Vidalinc était supérieur au marquis de Bruyères en science d’escrime, et au bout de quelques bottes, il lui fit sauter l’épée de la main par un lié sec et rapide. Comme aucune rancune n’existait entre eux, ils s’arrêtèrent de commun accord, et leur attention se reporta sur Sigognac et Vallombreuse.

Le duc, pressé par le jeu serré du Baron, avait déjà rompu de plusieurs semelles. Il se fatiguait, et sa respiration devenait haletante. De temps en temps des fers froissés rapidement jaillissait une étincelle bleuâtre, mais la riposte faiblissait devant l’attaque et cédait. Sigognac qui, après avoir lassé son adversaire, portait des bottes et se fendait, faisait toujours reculer le duc.

Le chevalier de Vidalinc était fort pâle et commençait à craindre pour son ami.

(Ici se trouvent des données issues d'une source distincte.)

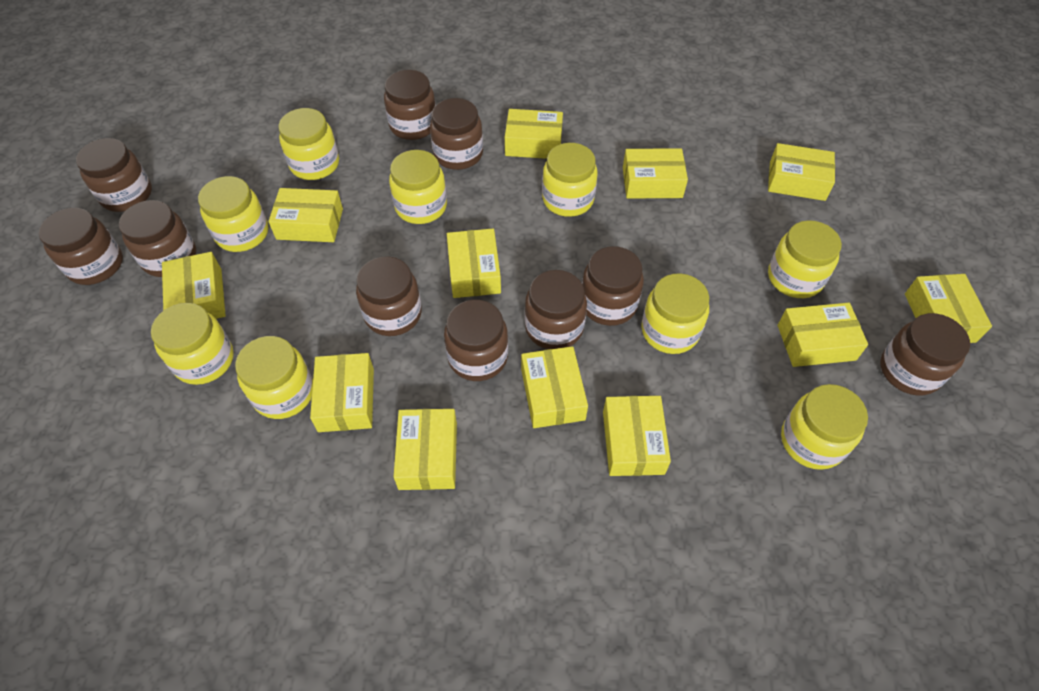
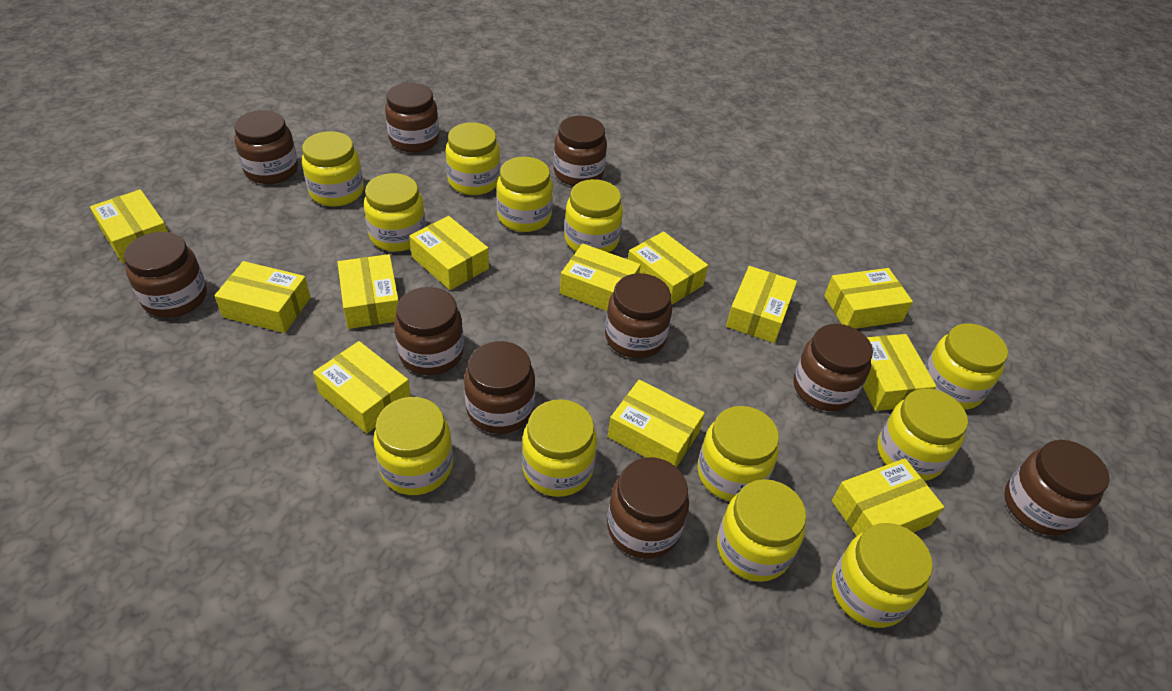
yellow jar: 9 -> 12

Il était évident, aux yeux des connaisseurs en escrime, que tout l’avantage appartenait à Sigognac.

«Pourquoi diable, murmura Vidalinc, Vallombreuse n’essaye-t-il pas la botte que lui a enseignée Girolamo de Naples et que ce Gascon ne doit pas connaître?»

Comme s’il lisait dans la pensée de son ami, le jeune duc tâcha d’exécuter la fameuse botte, mais au moment où il allait la détacher par un coup fouetté, Sigognac le prévint et lui porta un coup droit si bien à fond qu’il traversa l’avant-bras de part en part. La douleur de cette blessure fit ouvrir les doigts au duc, dont l’épée roula sur terre.

Sigognac, avec une courtoisie parfaite, s’arrêta aussitôt, quoiqu’il pût doubler le coup sans manquer aux conventions du duel, qui ne devait pas s’arrêter au premier sang. Il appuya la pointe de sa lame en terre, mit la main gauche sur la hanche et parut attendre les volontés de son adversaire. Mais Vallombreuse, à qui, sur un geste d’acquiescement de Sigognac, Vidalinc remit l’épée en main, ne put la tenir et fit signe qu’il en avait assez.

Sur quoi Sigognac et le marquis de Bruyères saluèrent le plus poliment du monde le duc de Vallombreuse et le chevalier de Vidalinc, et reprirent le chemin de la ville.

X.

UNE TÊTE DANS UNE LUCARNE.

Le duc de Vallombreuse fut assis avec précaution dans une chaise à porteurs, le bras bandé par le chirurgien et soutenu d’une écharpe. Sa blessure, quoiqu’elle le mît hors d’état de manier l’épée de quelques semaines, n’était point dangereuse; sans léser artère ni nerf, la lame avait traversé seulement les chairs. Assurément sa plaie le faisait souffrir, mais son orgueil saignait bien davantage. Aussi, aux contractions légères que la douleur imprimait parfois aux sourcils noirs du jeune duc, se mêlait une expression de rage froide, et sa main valide égratignait de ses doigts crispés le velours de la chaise. Souvent, pendant le trajet, il pencha sa tête pâle pour gourmander les porteurs, qui cependant marchaient de leur pas le plus égal, cherchant les endroits unis pour éviter le moindre cahot, ce qui n’empêchait pas le blessé de les appeler «butors,» et de leur promettre les étrivières, car ils le secouaient, disait-il, comme salade en panier.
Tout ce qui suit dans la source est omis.